Drought started to creep into the state at the end of November 2011 after a record drought-free stretch. North Dakota was drought-free for 115 consecutive weeks from Sept. 15, 2009, through Nov. 29, 2011.
“At the beginning, the drought was a welcome change after three back-to-back major floods on the Red River,” Akyuz says. “However, changing weather patterns led to the conditions in which precipitation no longer could overcome evaporative demand and the demand for the plants to sustain healthy growth.
“At the beginning of the planting season this spring, if the soil had not been charged with moisture from the previous wet season, conditions would have been much worse,” Akyuz adds.
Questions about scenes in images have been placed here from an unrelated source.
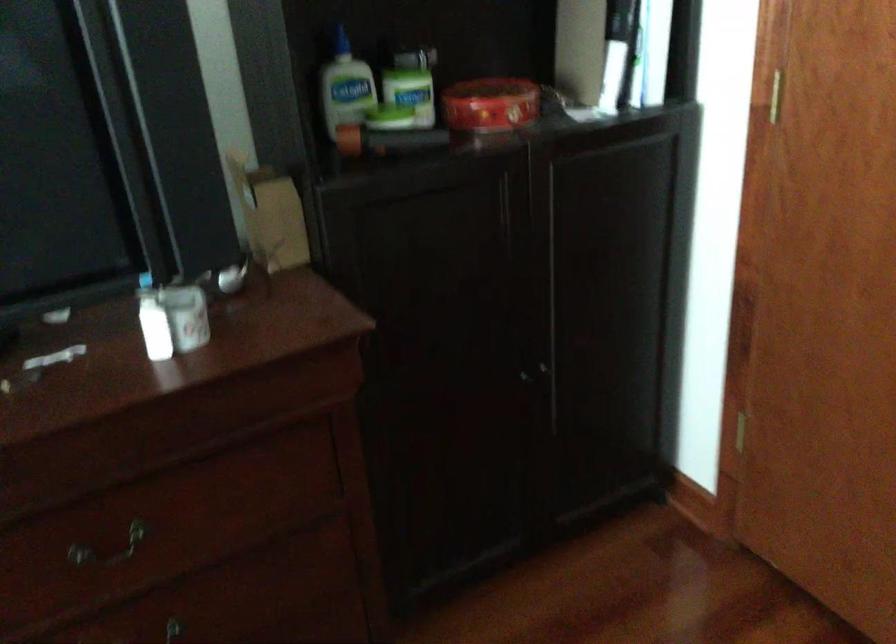
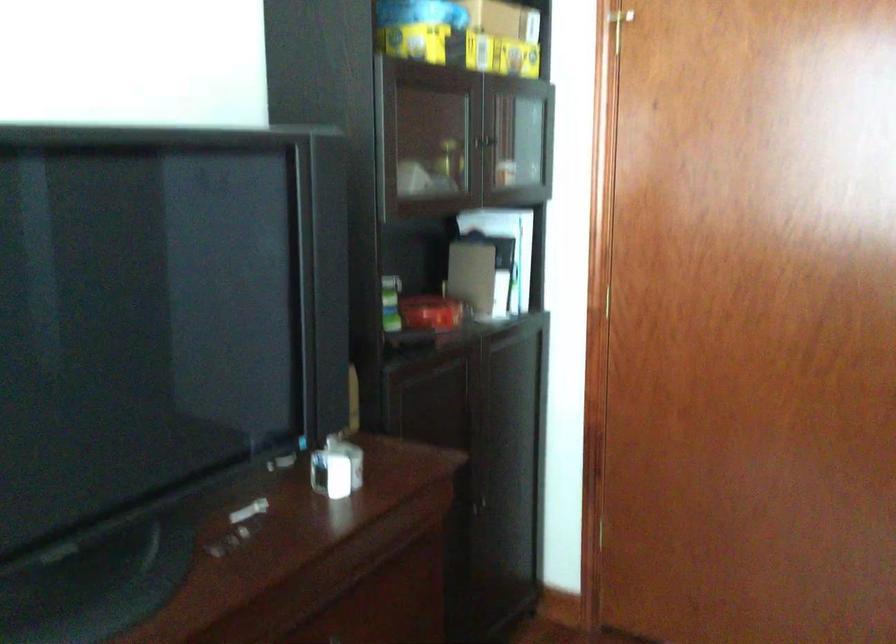
Where in the second image is the point corresponding to (481,106) from the first image?

(431, 313)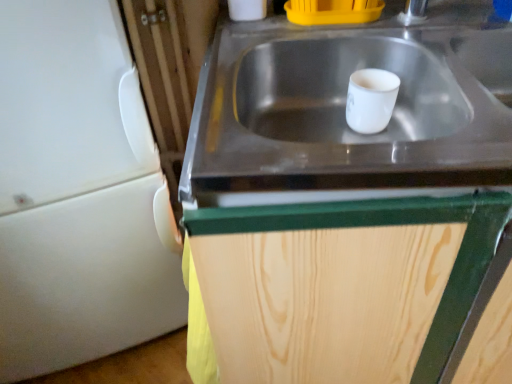
This screenshot has height=384, width=512. Describe the element at coordinates (78, 194) in the screenshot. I see `white matte refrigerator at left` at that location.

The image size is (512, 384). Describe the element at coordinates (371, 100) in the screenshot. I see `white glossy mug at center` at that location.

Find the location of a particular element. The height and width of the screenshot is (384, 512). white matte refrigerator at left is located at coordinates (78, 194).

In terms of height, does white matte refrigerator at left look taller or shorter compared to wooden cabinet at center?

In the image, white matte refrigerator at left appears to be taller than wooden cabinet at center.

Is wooden cabinet at center at the back of white matte refrigerator at left?

No.

Visually, is white matte refrigerator at left positioned to the left or to the right of wooden cabinet at center?

white matte refrigerator at left is positioned on wooden cabinet at center's left side.

Is stainless steel sink at center to the right of wooden cabinet at center from the viewer's perspective?

No.

Is stainless steel sink at center beside wooden cabinet at center?

There is a gap between stainless steel sink at center and wooden cabinet at center.

Is stainless steel sink at center outside of wooden cabinet at center?

No, most part of stainless steel sink at center lies within wooden cabinet at center.

Considering the sizes of objects stainless steel sink at center and wooden cabinet at center in the image provided, who is bigger, stainless steel sink at center or wooden cabinet at center?

wooden cabinet at center.

Are white matte refrigerator at left and white glossy mug at center beside each other?

white matte refrigerator at left and white glossy mug at center are clearly separated.

How different are the orientations of white matte refrigerator at left and white glossy mug at center in degrees?

The facing directions of white matte refrigerator at left and white glossy mug at center are 20 degrees apart.

Is white matte refrigerator at left not inside white glossy mug at center?

white matte refrigerator at left is positioned outside white glossy mug at center.

Where is `appliance below the white glossy mug at center (from the image's perspective)`? This screenshot has height=384, width=512. appliance below the white glossy mug at center (from the image's perspective) is located at coordinates (78, 194).

Is wooden cabinet at center turned away from white glossy mug at center?

wooden cabinet at center is not turned away from white glossy mug at center.

Is wooden cabinet at center at the right side of white glossy mug at center?

Yes, wooden cabinet at center is to the right of white glossy mug at center.

Would you say wooden cabinet at center contains white glossy mug at center?

Yes, white glossy mug at center can be found within wooden cabinet at center.

From the image's perspective, which is below, wooden cabinet at center or white glossy mug at center?

wooden cabinet at center appears lower in the image.

Does white matte refrigerator at left appear on the right side of stainless steel sink at center?

No, white matte refrigerator at left is not to the right of stainless steel sink at center.

Considering the points (0, 66) and (211, 138), which point is in front, point (0, 66) or point (211, 138)?

Point (211, 138)

Is white matte refrigerator at left taller than stainless steel sink at center?

Yes.

From the image's perspective, between white glossy mug at center and white matte refrigerator at left, which one is located above?

white glossy mug at center, from the image's perspective.

Visually, is white glossy mug at center positioned to the left or to the right of white matte refrigerator at left?

white glossy mug at center is positioned on white matte refrigerator at left's right side.

Is white glossy mug at center wider than white matte refrigerator at left?

No, white glossy mug at center is not wider than white matte refrigerator at left.

Would you say white glossy mug at center is inside or outside stainless steel sink at center?

white glossy mug at center can be found inside stainless steel sink at center.

Which is in front, white glossy mug at center or stainless steel sink at center?

stainless steel sink at center is more forward.

Does white glossy mug at center turn towards stainless steel sink at center?

Yes, white glossy mug at center is facing stainless steel sink at center.

From the image's perspective, is white glossy mug at center over stainless steel sink at center?

Yes, from the image's perspective, white glossy mug at center is on top of stainless steel sink at center.

The width and height of the screenshot is (512, 384). Find the location of `appliance that is behind the wooden cabinet at center`. appliance that is behind the wooden cabinet at center is located at coordinates (78, 194).

Locate an element on the screen. The image size is (512, 384). sink above the wooden cabinet at center (from the image's perspective) is located at coordinates (344, 107).

Estimate the real-world distances between objects in this image. Which object is closer to white glossy mug at center, stainless steel sink at center or wooden cabinet at center?

Based on the image, stainless steel sink at center appears to be nearer to white glossy mug at center.

When comparing their distances from white matte refrigerator at left, does white glossy mug at center or stainless steel sink at center seem closer?

The object closer to white matte refrigerator at left is stainless steel sink at center.

Estimate the real-world distances between objects in this image. Which object is closer to white matte refrigerator at left, stainless steel sink at center or wooden cabinet at center?

Based on the image, stainless steel sink at center appears to be nearer to white matte refrigerator at left.

Estimate the real-world distances between objects in this image. Which object is further from stainless steel sink at center, white glossy mug at center or wooden cabinet at center?

wooden cabinet at center.

Which object lies further to the anchor point white matte refrigerator at left, wooden cabinet at center or white glossy mug at center?

white glossy mug at center is positioned further to the anchor white matte refrigerator at left.

From the image, which object appears to be nearer to white matte refrigerator at left, white glossy mug at center or wooden cabinet at center?

wooden cabinet at center.

Based on their spatial positions, is white matte refrigerator at left or white glossy mug at center closer to stainless steel sink at center?

white glossy mug at center is positioned closer to the anchor stainless steel sink at center.

Considering their positions, is white matte refrigerator at left positioned further to white glossy mug at center than wooden cabinet at center?

white matte refrigerator at left is positioned further to the anchor white glossy mug at center.

At what (x,y) coordinates should I click in order to perform the action: click on cabinetry between stainless steel sink at center and white glossy mug at center from front to back. Please return your answer as a coordinate pair (x, y). The height and width of the screenshot is (384, 512). Looking at the image, I should click on (359, 289).

What are the coordinates of `mug between white matte refrigerator at left and wooden cabinet at center` in the screenshot? It's located at (371, 100).

Locate an element on the screen. The height and width of the screenshot is (384, 512). sink situated between white matte refrigerator at left and wooden cabinet at center from left to right is located at coordinates (344, 107).

This screenshot has width=512, height=384. In order to click on mug between white matte refrigerator at left and stainless steel sink at center in the horizontal direction in this screenshot , I will do `click(371, 100)`.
He is concerned about the moisture recharge this fall.
“Even if the weather pattern changed now, it might not help the crop that is already in the field,” he says. “However, the change is desperately needed to recharge the soil before getting into the freeze so that moisture could be utilized for the spring planting next year.”
But Akyuz sees no changes in the weather pattern during the next two seasons.
That means the above-normal temperatures forecasted for this fall and winter would exacerbate the ongoing drought conditions in North Dakota, he says.